Recognition and awards quickly followed. In 2005, Donovan was the inaugural winner of the Calder Foundation Prize, which enabled her to complete a six-month residency at famed American sculptor Alexander Calder’s studio known as the Atelier Calder in Sache, France. While there, she worked with panes of glass that she broke into jagged shards and then assembled into a large piece that evokes geological strata. In 2008, she was awarded a MacArthur fellowship, commonly called a "Genius" grant, which came with $500,000 in “no strings attached” funding to support her work.

“It was an incredible honor.  The ‘genius’ moniker is something I will probably never be comfortable with. The funding certainly allowed me to expand my practice in directions that weren’t possible before,” she says.

Donovan set her sights on becoming an artist in high school, when she decided to apply to art schools instead of traditional college. She attended the School of Visual Arts in New York for one year, but then transferred to the Corcoran School of Art + Design in Washington, D.C., from which she graduated in 1991.

“I think you have to commit to defining yourself as an artist early on if you ever hope to become one,” she maintains. The sculptor also admits that she “never really explored any other careers.”

One concept that she is ambivalent about articulating is the notion of “inspiration,” which she feels is often romanticized. “I think it is something you need to work very hard to achieve. It’s not something that just drops out of the sky,” she explains.
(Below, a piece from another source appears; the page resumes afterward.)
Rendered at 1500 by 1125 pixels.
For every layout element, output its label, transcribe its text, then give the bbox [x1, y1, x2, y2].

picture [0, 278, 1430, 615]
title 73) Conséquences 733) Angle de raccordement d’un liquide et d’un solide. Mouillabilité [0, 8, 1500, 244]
She also finds it difficult to pinpoint what draws her to the objects, like index cards, that she uses to construct her work.

“If I had a very specific answer for this, my life would be a lot easier, because I would always know what it is that I am going to do next. A lot of times, its just a matter of taking up a package of this, or a package of this and then messing around with it,” she says.

In planning future work, Donovan says that she does not have a storehouse of items waiting in the wings, but she has been considering the possibility of creating an outdoor public project.

But, before any new sculpture is unveiled, Donovan knows that she must have an answer to the inevitable question that she faces whenever she completes a new installation.

“There is a kind of instinctual ‘Guess how many?’ prompt involved with seeing each project,” she explains. “The quantity is simply a matter of achieving the goal rather than a counting game for me,” she continues.

In this case, the answer is about a million. That’s how many index cards were transformed into 10 spiral towers, which make up one of the installations created by nine leading contemporary artists to celebrate the reopening of the historic art museum.

Tara Donovan is one of nine contemporary artists featured in the exhibition “Wonder,” on view November 13, 2015 through July 10, 2016, at the Renwick Gallery of the Smithsonian American Art Museum in Washington, D.C.